=== ASSIGNED TASK A ===
In the article on community health center funding, how much does the bill provide for community health centers for fiscal year 2019?
=== ASSIGNED TASK B ===
Carry the article on the two-year budget deal forward from its last sentence.

=== STUDY TEXT ===

Segment Open

The U.S. House and Senate agreed to budget deals that ensure funding will continue for two years for Community Health Centers. (Pixabay)
The U.S. House and Senate agreed to budget deals that ensure funding will continue for two years for Community Health Centers. (Pixabay)
February 12, 2018

TALLAHASSEE, Fla. — In a rare show of bipartisanship, Republican and Democratic Senate leaders announced a two-year budget deal that would increase federal spending for defense as well as key domestic priorities, including many health programs.

The deal appears to offer most of what Democrats have been asking for in recent months, including two years of renewed funding for community health centers. The bill passed by Congress and signed by President Donald Trump provides $3.8 billion for community health centers for fiscal year 2018 and $4 billion for fiscal year 2019 through the Community Health Center Fund.

Segment Closed

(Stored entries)
Segment Open

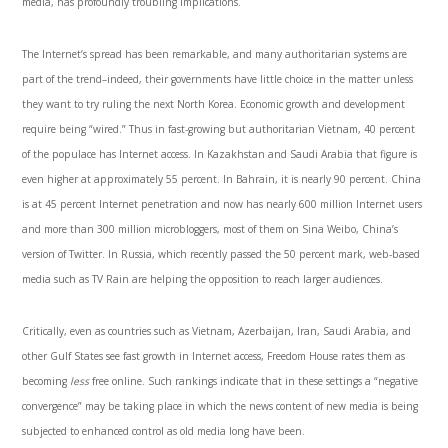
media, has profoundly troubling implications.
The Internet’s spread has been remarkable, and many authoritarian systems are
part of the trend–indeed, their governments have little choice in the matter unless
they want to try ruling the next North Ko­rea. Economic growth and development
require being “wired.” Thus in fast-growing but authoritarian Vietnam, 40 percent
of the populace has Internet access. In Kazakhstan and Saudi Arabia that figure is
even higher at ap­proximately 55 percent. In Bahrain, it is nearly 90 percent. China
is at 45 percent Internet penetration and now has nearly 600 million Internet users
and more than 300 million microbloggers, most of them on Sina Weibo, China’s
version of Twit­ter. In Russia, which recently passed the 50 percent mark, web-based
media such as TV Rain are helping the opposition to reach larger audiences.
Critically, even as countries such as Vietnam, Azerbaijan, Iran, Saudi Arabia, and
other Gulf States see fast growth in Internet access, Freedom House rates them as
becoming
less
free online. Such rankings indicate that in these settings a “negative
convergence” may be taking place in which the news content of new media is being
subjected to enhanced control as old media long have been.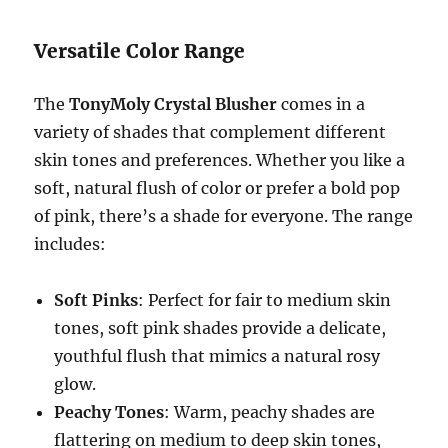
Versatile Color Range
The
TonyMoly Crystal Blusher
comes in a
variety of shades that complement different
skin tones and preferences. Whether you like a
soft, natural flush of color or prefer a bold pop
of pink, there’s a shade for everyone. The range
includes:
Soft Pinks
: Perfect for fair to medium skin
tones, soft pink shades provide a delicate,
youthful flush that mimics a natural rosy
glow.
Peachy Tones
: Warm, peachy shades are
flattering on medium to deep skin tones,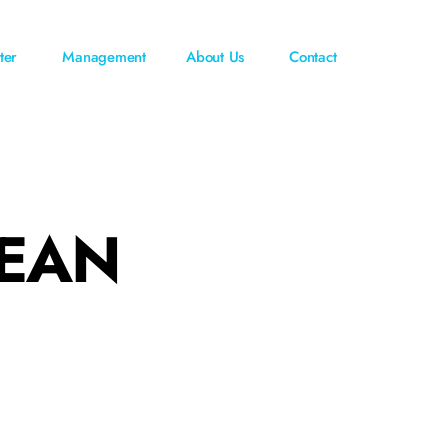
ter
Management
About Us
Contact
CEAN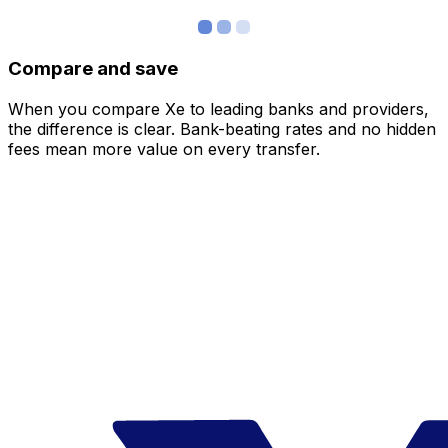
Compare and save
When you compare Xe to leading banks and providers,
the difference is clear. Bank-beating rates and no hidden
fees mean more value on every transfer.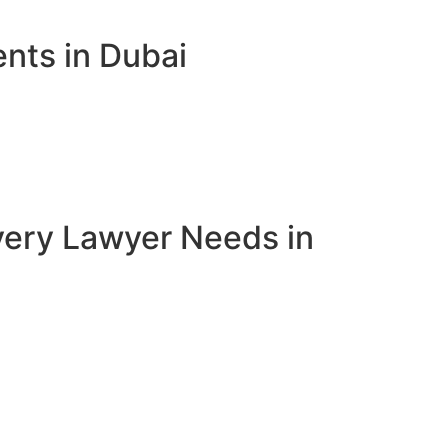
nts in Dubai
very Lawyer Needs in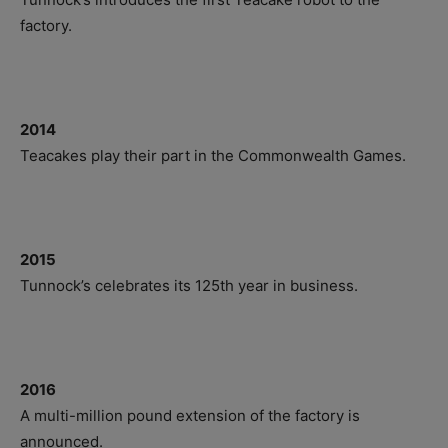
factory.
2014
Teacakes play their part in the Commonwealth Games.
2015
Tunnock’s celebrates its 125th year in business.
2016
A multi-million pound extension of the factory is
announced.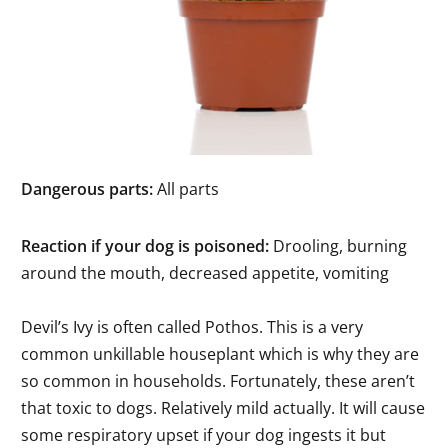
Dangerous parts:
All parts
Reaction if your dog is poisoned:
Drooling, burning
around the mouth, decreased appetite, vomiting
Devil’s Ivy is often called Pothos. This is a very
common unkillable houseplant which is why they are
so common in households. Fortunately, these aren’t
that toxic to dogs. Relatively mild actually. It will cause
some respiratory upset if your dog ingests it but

Segment Closed
Segment Open

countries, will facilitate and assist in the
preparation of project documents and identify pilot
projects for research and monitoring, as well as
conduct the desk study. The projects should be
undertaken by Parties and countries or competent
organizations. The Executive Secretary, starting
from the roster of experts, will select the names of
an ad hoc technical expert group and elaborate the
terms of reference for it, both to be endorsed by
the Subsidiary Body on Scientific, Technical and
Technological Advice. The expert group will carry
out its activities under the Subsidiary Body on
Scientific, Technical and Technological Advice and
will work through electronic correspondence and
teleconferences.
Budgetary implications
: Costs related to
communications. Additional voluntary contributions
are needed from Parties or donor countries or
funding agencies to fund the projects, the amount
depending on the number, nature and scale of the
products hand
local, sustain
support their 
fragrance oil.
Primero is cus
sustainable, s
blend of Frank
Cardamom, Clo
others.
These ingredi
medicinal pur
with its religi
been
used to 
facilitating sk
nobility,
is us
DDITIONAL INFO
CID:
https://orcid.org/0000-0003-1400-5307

Segment Closed
Segment Open

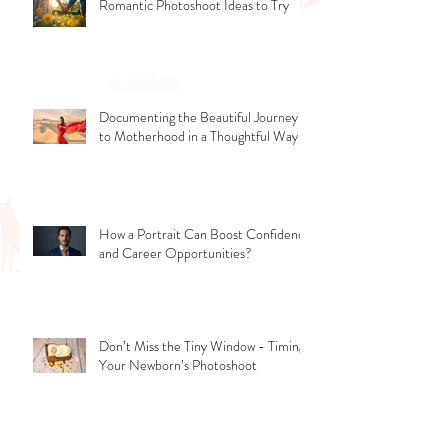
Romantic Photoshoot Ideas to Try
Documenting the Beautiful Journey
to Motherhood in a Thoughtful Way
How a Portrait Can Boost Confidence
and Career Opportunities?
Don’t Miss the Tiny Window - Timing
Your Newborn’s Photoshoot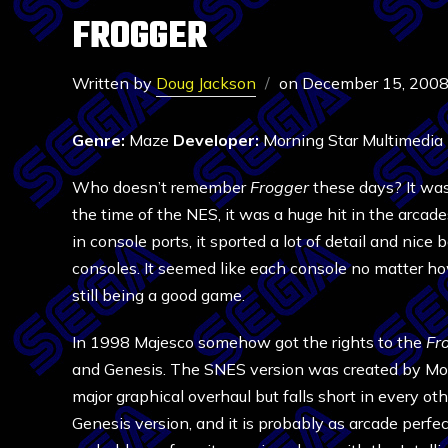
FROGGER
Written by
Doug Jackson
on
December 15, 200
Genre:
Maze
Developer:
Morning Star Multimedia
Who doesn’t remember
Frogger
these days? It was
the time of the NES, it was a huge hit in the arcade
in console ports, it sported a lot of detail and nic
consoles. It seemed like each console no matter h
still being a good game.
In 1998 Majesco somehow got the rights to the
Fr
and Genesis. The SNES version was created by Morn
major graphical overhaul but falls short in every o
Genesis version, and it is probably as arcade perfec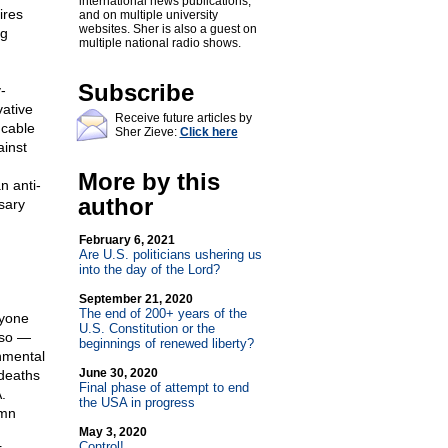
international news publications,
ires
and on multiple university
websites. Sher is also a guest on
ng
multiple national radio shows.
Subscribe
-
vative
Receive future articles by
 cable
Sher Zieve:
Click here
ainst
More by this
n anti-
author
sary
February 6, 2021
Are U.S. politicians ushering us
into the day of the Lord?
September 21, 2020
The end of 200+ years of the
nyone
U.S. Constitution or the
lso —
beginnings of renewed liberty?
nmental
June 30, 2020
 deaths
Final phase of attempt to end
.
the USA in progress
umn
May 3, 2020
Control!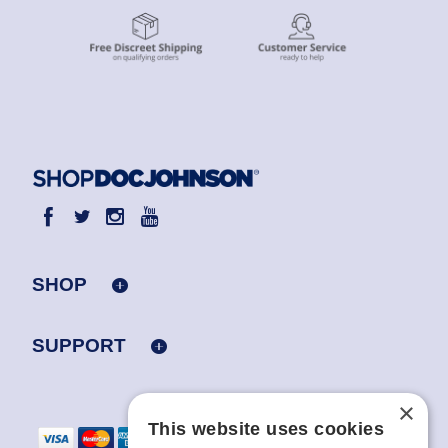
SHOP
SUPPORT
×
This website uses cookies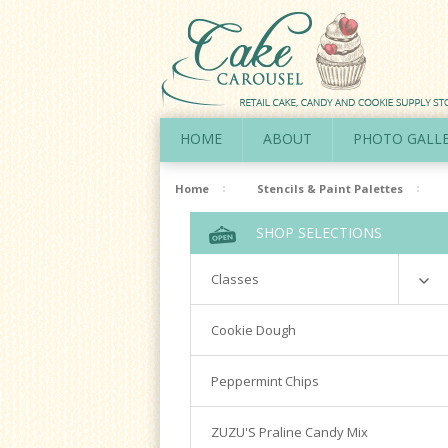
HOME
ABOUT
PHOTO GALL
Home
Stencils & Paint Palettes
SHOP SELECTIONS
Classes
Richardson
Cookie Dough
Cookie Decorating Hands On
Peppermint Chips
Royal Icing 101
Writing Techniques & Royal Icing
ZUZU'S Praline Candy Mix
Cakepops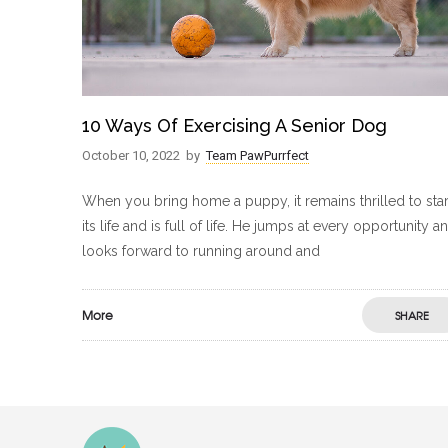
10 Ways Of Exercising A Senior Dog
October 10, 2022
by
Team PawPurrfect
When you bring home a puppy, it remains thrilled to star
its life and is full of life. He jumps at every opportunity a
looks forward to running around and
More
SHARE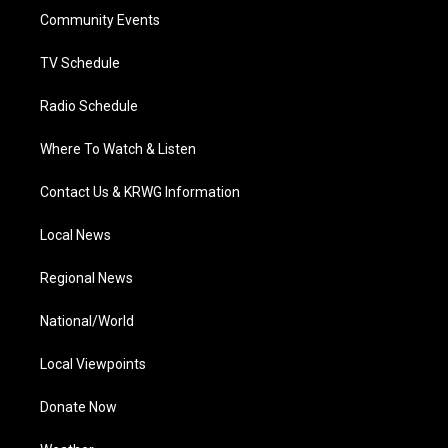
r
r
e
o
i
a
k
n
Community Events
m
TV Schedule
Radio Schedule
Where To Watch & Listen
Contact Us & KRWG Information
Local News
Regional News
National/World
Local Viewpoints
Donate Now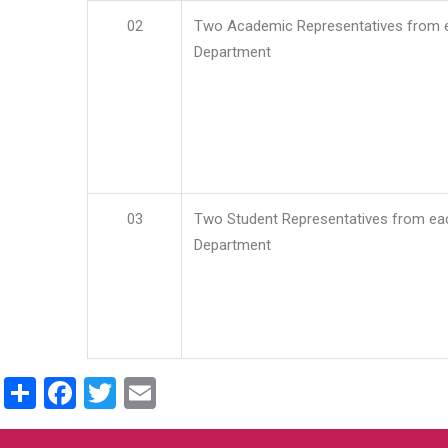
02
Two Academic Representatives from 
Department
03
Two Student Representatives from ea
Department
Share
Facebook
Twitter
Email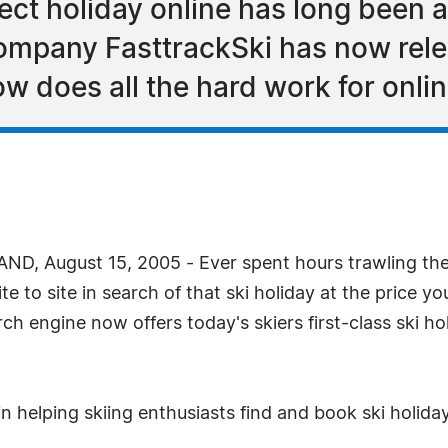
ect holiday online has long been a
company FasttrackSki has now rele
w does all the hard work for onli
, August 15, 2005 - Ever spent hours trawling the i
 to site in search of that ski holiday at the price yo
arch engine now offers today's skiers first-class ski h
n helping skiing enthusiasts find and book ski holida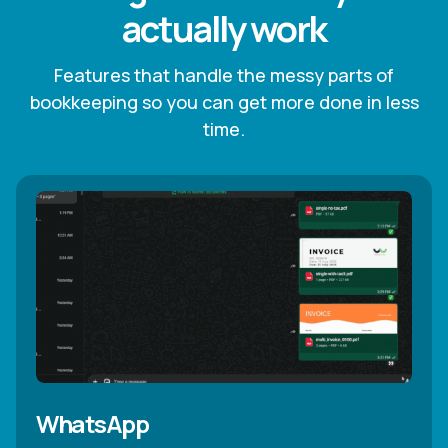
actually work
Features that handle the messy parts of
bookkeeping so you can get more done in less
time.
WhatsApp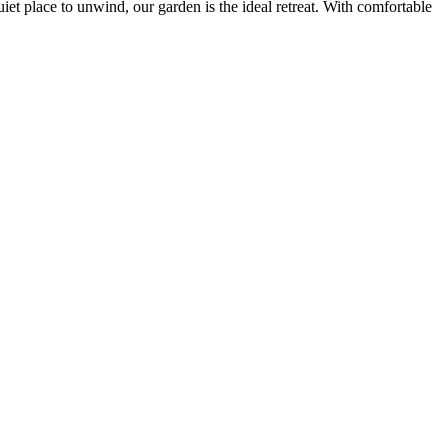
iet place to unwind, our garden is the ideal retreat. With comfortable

Segment Closed

=== EXPECTED OUTPUT A ===
$4 billion, through the Community Health Center Fund.

=== EXPECTED OUTPUT B ===
Speaking on The Rotunda podcast, Andrew Behrman, president and CEO of the Florida Association of Community Health Centers, said the funding is essential to keeping communities healthy.

"Community Health Centers provide primary care, they provide behavioral health, they provide dental services,” Behrman said. “All of them are obviously expensive, so those dollars are used to assist an increasing those services also."

Community health center officials say they're satisfied with the funding extension for now, but they'd like to see a more long-term fix.

Behrman said health centers are starting to shift their approach to how they market themselves, hoping to prevent being as vulnerable to funding cuts.

"We are trying to get the word out and we've spent quite a few years working with legislature both at the state level and certainly at the national level, but more so at the county level,” he said. “These are community-based organizations, and they should be an integral part of the communities' health systems, and they are. "

Federally Qualified Health Centers provide primary care services to medically underserved areas on a sliding fee scale, and no one is turned away. Behrman said roughly 1.4 million Floridians were seen last year at 500 locations in the state.